#### Work item:
Repeat the following data exactly, omitting pictures.

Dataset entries
————

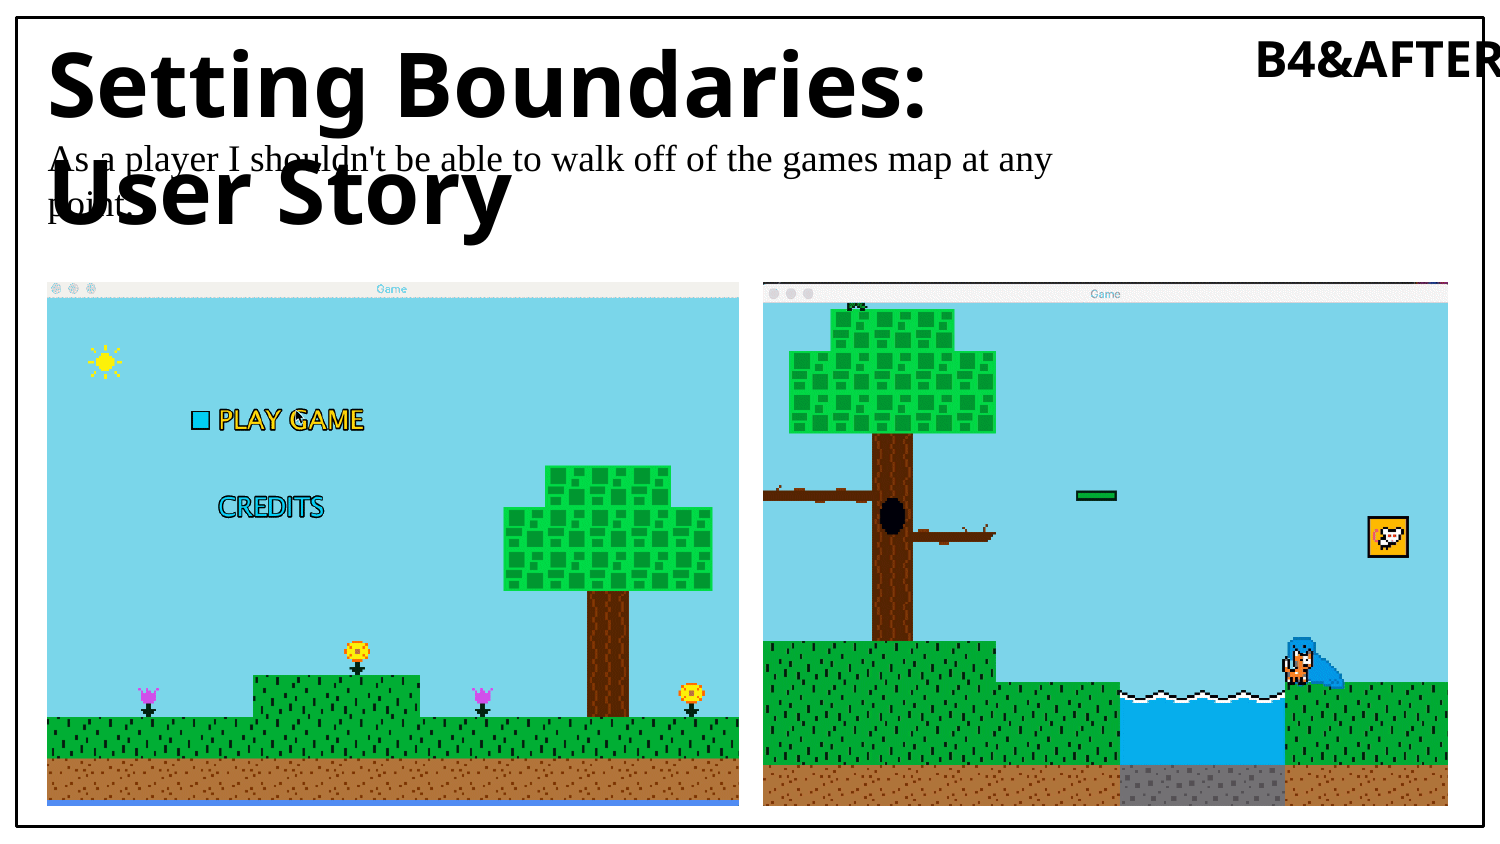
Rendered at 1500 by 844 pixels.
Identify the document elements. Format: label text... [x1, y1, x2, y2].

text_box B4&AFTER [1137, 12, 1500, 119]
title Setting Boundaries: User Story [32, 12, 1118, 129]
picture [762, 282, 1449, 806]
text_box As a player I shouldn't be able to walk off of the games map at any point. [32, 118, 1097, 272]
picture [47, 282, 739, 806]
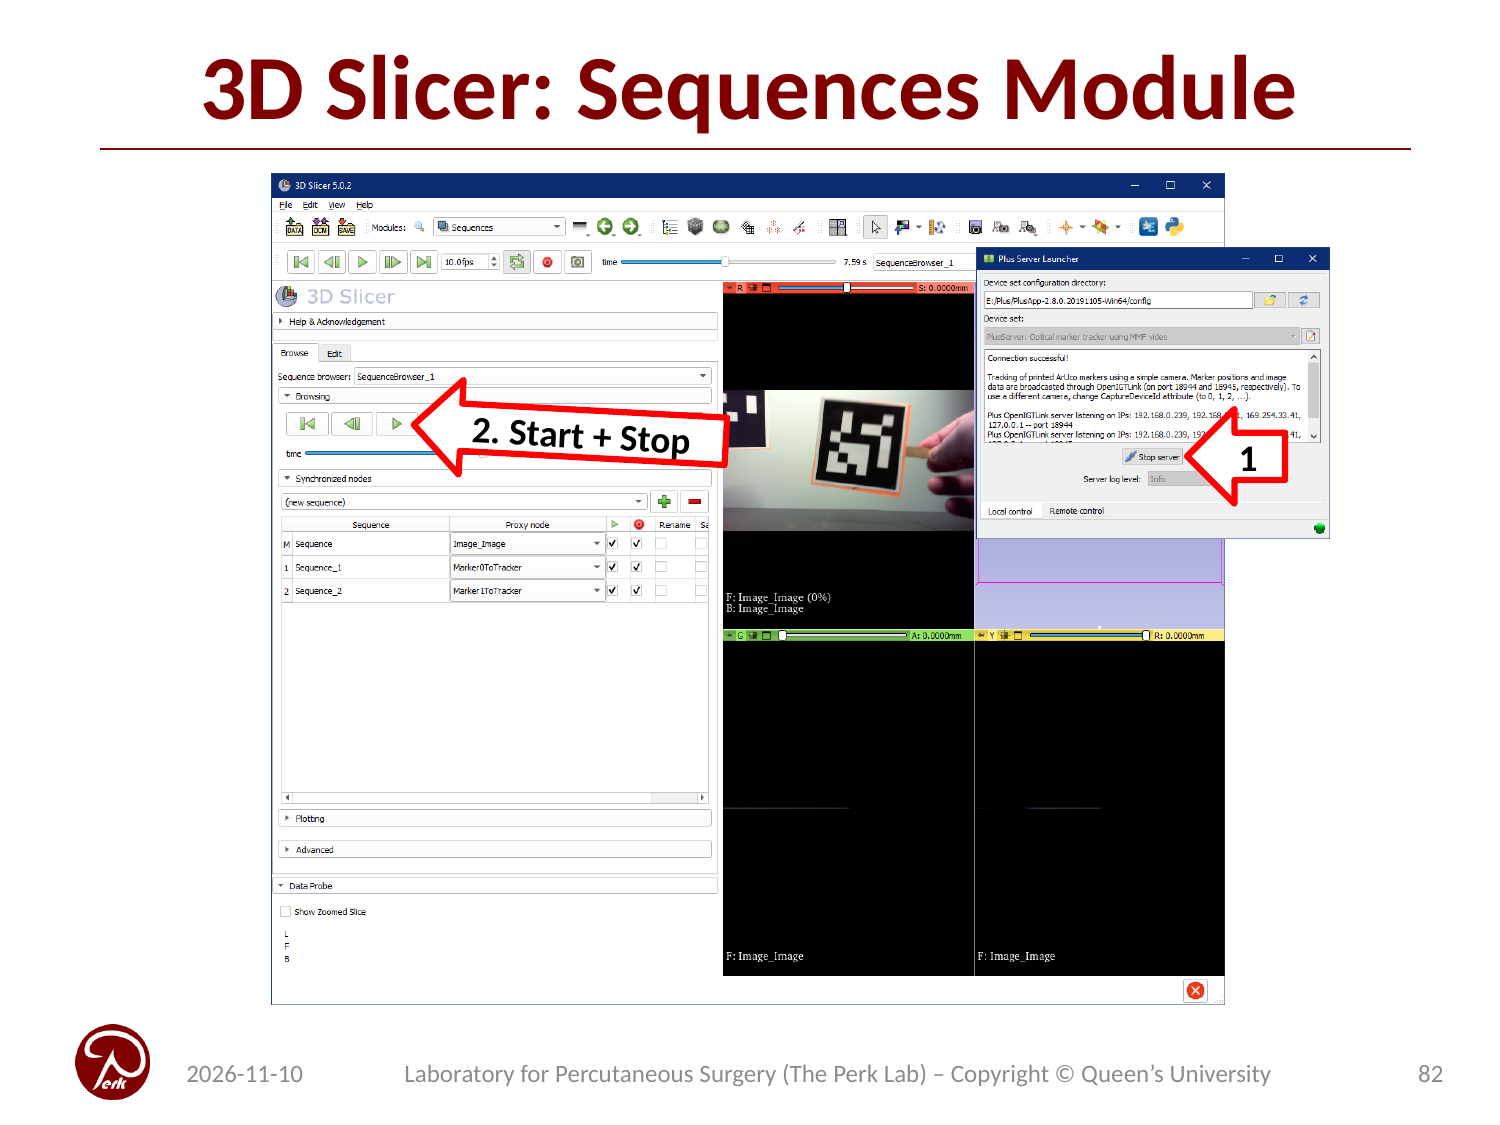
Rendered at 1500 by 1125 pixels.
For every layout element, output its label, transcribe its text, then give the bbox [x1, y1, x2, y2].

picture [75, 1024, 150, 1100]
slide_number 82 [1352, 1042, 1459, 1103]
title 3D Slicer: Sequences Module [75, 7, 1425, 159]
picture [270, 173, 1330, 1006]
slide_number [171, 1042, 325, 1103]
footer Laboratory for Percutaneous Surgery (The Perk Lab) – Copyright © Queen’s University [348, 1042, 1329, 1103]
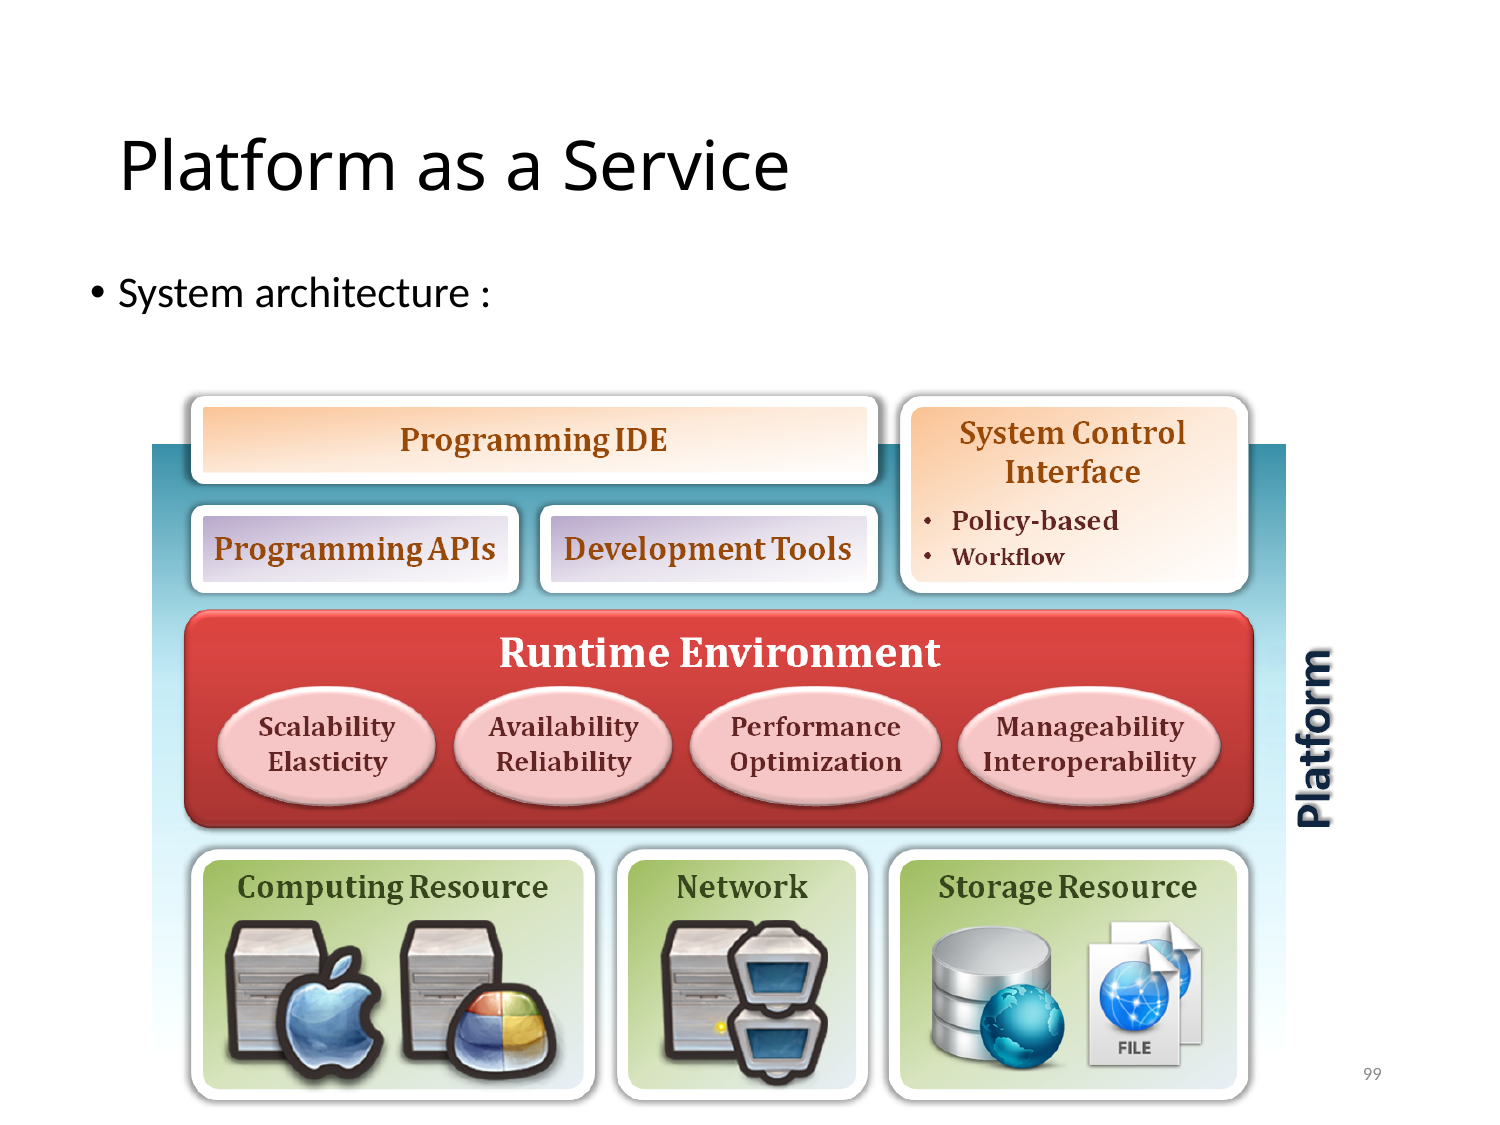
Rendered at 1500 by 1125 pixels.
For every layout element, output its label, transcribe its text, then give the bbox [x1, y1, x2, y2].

————

#### Your response:
Rendered at 1500 by 844 pixels.
Identify the document elements. Format: label text... [x1, y1, x2, y2].

text_box B4&AFTER [1137, 12, 1500, 119]
title Setting Boundaries: User Story [32, 12, 1118, 129]
picture [762, 282, 1449, 806]
text_box As a player I shouldn't be able to walk off of the games map at any point. [32, 118, 1097, 272]
picture [47, 282, 739, 806]
Rendered at 1500 by 1125 pixels.
For every layout element, output its label, transcribe its text, then give the bbox [x1, y1, x2, y2].

picture [75, 1024, 150, 1100]
slide_number 82 [1352, 1042, 1459, 1103]
title 3D Slicer: Sequences Module [75, 7, 1425, 159]
picture [270, 173, 1330, 1006]
slide_number [171, 1042, 325, 1103]
footer Laboratory for Percutaneous Surgery (The Perk Lab) – Copyright © Queen’s University [348, 1042, 1329, 1103]
Rendered at 1500 by 1125 pixels.
For every layout element, output its label, transcribe its text, then give the bbox [x1, y1, x2, y2].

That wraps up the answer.